WHAT THE TASK REQUIRES
Copy out the records with every "informationer" replaced by "oplysninger" and nothing else changed.

*** Opening MATERIAL FOR THIS TASK ***

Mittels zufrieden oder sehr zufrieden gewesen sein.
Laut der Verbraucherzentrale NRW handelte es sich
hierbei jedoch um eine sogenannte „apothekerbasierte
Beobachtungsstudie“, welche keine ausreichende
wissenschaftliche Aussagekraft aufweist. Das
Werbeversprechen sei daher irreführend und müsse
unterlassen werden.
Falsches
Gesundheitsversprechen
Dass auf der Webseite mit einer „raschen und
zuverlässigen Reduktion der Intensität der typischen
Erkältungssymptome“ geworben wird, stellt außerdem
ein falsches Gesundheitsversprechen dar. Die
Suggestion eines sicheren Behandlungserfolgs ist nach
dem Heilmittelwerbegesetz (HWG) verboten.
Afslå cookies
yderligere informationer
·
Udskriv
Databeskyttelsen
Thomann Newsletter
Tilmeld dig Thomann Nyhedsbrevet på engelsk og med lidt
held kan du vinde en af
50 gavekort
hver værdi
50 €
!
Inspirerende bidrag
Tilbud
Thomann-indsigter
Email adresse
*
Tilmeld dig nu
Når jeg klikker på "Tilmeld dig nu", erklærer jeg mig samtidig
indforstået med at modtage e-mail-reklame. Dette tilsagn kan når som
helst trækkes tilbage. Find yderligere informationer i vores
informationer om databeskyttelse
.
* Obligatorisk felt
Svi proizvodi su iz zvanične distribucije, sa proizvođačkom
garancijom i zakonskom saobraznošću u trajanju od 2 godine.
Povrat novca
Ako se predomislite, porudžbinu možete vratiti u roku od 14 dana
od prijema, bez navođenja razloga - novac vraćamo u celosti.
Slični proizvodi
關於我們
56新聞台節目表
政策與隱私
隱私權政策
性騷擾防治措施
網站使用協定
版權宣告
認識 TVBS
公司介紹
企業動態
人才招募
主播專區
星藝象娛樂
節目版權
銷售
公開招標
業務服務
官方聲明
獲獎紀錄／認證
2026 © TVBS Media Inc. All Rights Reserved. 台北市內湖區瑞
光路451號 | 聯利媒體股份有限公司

*** Closing MATERIAL FOR THIS TASK ***

SOLUTION FOR THIS PROBLEM
Mittels zufrieden oder sehr zufrieden gewesen sein.
Laut der Verbraucherzentrale NRW handelte es sich
hierbei jedoch um eine sogenannte „apothekerbasierte
Beobachtungsstudie“, welche keine ausreichende
wissenschaftliche Aussagekraft aufweist. Das
Werbeversprechen sei daher irreführend und müsse
unterlassen werden.
Falsches
Gesundheitsversprechen
Dass auf der Webseite mit einer „raschen und
zuverlässigen Reduktion der Intensität der typischen
Erkältungssymptome“ geworben wird, stellt außerdem
ein falsches Gesundheitsversprechen dar. Die
Suggestion eines sicheren Behandlungserfolgs ist nach
dem Heilmittelwerbegesetz (HWG) verboten.
Afslå cookies
yderligere oplysninger
·
Udskriv
Databeskyttelsen
Thomann Newsletter
Tilmeld dig Thomann Nyhedsbrevet på engelsk og med lidt
held kan du vinde en af
50 gavekort
hver værdi
50 €
!
Inspirerende bidrag
Tilbud
Thomann-indsigter
Email adresse
*
Tilmeld dig nu
Når jeg klikker på "Tilmeld dig nu", erklærer jeg mig samtidig
indforstået med at modtage e-mail-reklame. Dette tilsagn kan når som
helst trækkes tilbage. Find yderligere oplysninger i vores
oplysninger om databeskyttelse
.
* Obligatorisk felt
Svi proizvodi su iz zvanične distribucije, sa proizvođačkom
garancijom i zakonskom saobraznošću u trajanju od 2 godine.
Povrat novca
Ako se predomislite, porudžbinu možete vratiti u roku od 14 dana
od prijema, bez navođenja razloga - novac vraćamo u celosti.
Slični proizvodi
關於我們
56新聞台節目表
政策與隱私
隱私權政策
性騷擾防治措施
網站使用協定
版權宣告
認識 TVBS
公司介紹
企業動態
人才招募
主播專區
星藝象娛樂
節目版權
銷售
公開招標
業務服務
官方聲明
獲獎紀錄／認證
2026 © TVBS Media Inc. All Rights Reserved. 台北市內湖區瑞
光路451號 | 聯利媒體股份有限公司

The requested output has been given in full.